2015-10-07: IMLS and NSF fund web archive research for WS-DL

In the spring and summer of 2015, the Web Science and Digital Libraries (WS-DL) group has received a total of $950k of funding from the IMLS and the NSF to study various aspects of web archiving.  Although previously announced on twitter (IMLS: 2015-03-31 & NSF: 2015-08-25), here we provide greater context for how these awards support our vision for the future of web archiving*.

Our IMLS proposal is titled "Combining Social Media Storytelling With Web Archives" and a PDF of the full proposal is available directly from the IMLS.  This proposal is joint with our partners at Archive-It and is informed by our experiences in several areas, such as:
Our most illuminating insight (somewhat obvious in retrospect) is to not try to include all of the collection's holdings in its summarization, but to only surface the exemplary components sufficient to distinguish one collection from the next.  One example we frequently use is "how do we distinguish the many `human rights' collections available in Archive-It?"  They all have different perspectives, but they can be difficult to navigate for those without detailed knowledge of the seed URIs and the collection development policy. 

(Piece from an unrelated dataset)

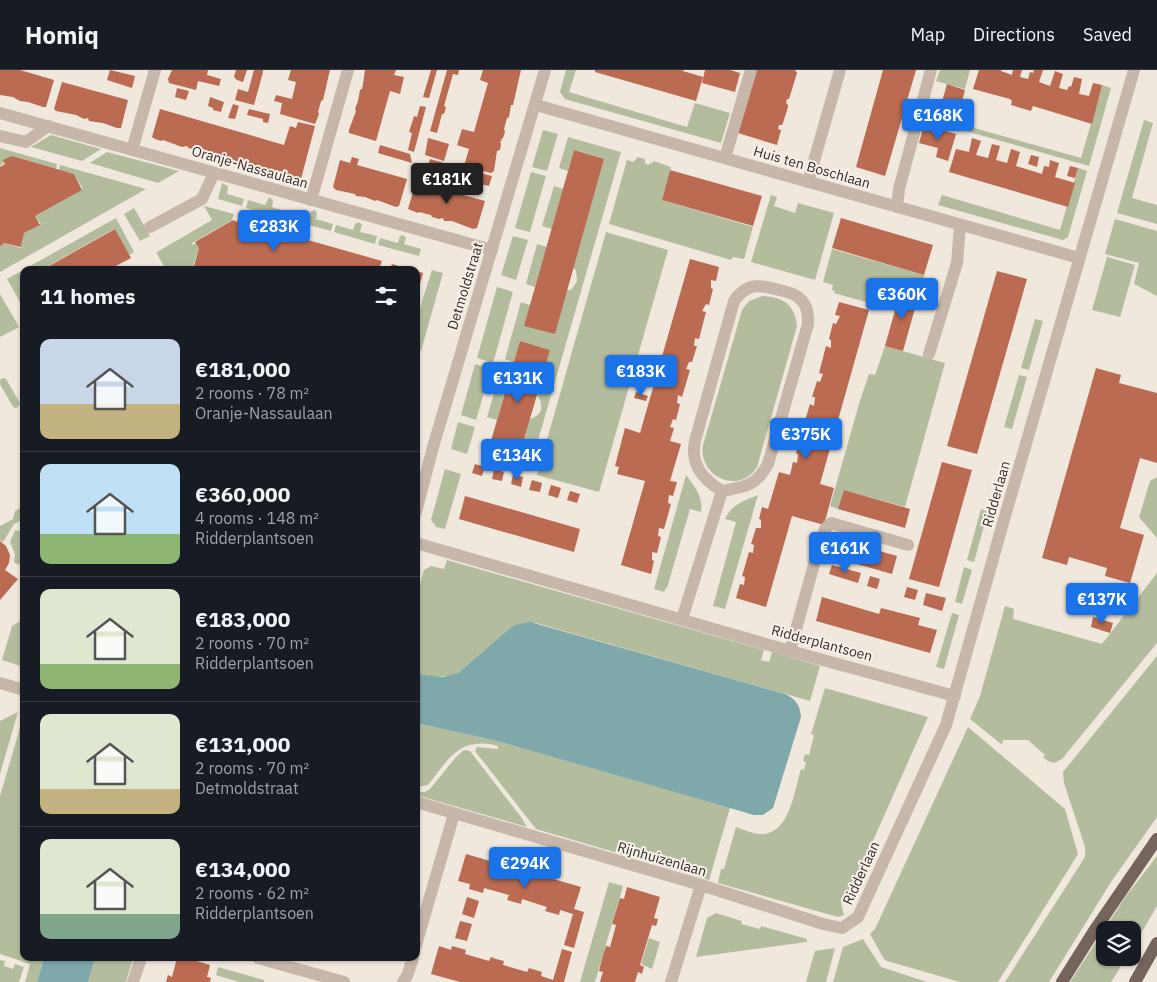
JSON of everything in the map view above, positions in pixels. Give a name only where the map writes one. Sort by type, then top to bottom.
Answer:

The IMLS proposal will investigate two main thrusts:
  1. Selecting a small number (e.g., 20) of exemplary pages from a collection (often 100s of archived copies of 1000s of web pages) and loading them in an existing tool such as Storify as a summarization interface (instead of custom & unfamiliar interfaces).  Yasmin AlNoamany has some exciting preliminary work in this area; for example see her TPDL 2015 paper examining what makes a "good" story on Storify, and her presentation "Using Web Archives to Enrich the Live Web Experience Through Storytelling".
  2. Using existing stories to generate seed URIs for collections.  One problem for human-generated web archive collections is that they depend on the domain knowledge of curators.   For example, the image above shows two Storify stories about early riots in Kiev (aka Kyiv) which predated much of the exposure in Western media and then the subsequent escalation of the crisis.  The collection at Archive-It was not begun until the annexation of the Crimea was imminent, possibly missing the URIs that document the early stages of this developing story.  Our idea is to mine social media, especially stories, for semi-automated, early creation of web archive collections. 
The NSF proposal is titled "Increasing the Value of Existing Web Archives" and represents a shift in how we think about web archiving.  One point we've made for a while now (for example, see our 2014 presentation "Accessing the Quality of Web Archives") is that we must shift our current focus of simply piling up bits in the archive to more nuanced questions of how to make the archives more immediately useful (as opposed to just insurance for future loss) and to how to assess & meaningfully convey the quality of the archived page.  This proposal will have three main research thrusts:
  1. Inspired by Martin Klein's PhD research and Hugo Huurdeman et al.'s "Finding Pages on the Unarchived Web" from JCDL 2014, we would like to see archives provide recommendations of related pages in the archive, as well as suggested "replacements" for pages that are not archived.  Web archives now just return a "yes" (200) or "no" (404) when you query for a URI -- they should be able to provide more detailed answers based on their holdings.
  2. We'd like to further investigate the various issues of how well a page is archived.  We have some preliminary work from Justin Brunelle for automatically assessing the impact of missing embedded resources (typically stylesheets and images), as well as from Scott Ainsworth on detecting temporal violations -- combinations of HTML and images that never occurred on the live web (see "Only One Out of Five Archived Web Pages Existed as Presented" from HT 2015).  
  3. Related to #2, we need to find a better way to visualize the temporal & archival makeup of replayed pages.  For example, the LANL Time Travel service does a nice job of showing the various archives that contribute resources to a reconstruction, but questions remain about scale as well as describing temporal violations and their likely semantic impact.  Similarly, we'd like to investigate how to convey the request environment that generated the representation you're viewing now (see our 2013 D-Lib paper "A Method for Identifying Personalized Representations in Web Archives" for preliminary ideas on linking various geoip, mobile vs. desktop, and other related representations). 
We have been very fortunate with respect to funding in 2015 and we look forward to continued progress on the research thrusts outlined above.  We'd like to thank everyone that made these awards possible.  We welcome any feedback or interest on these (and other) projects as we progress.  Watch this blog and @WebSciDL for continued research updates.


* = See also our 2014 award for $324k from the NEH for the study of personal web archiving and our 2014 award for $49k from the IIPC for profiling web archives for a more complete picture of our research vision for web archives.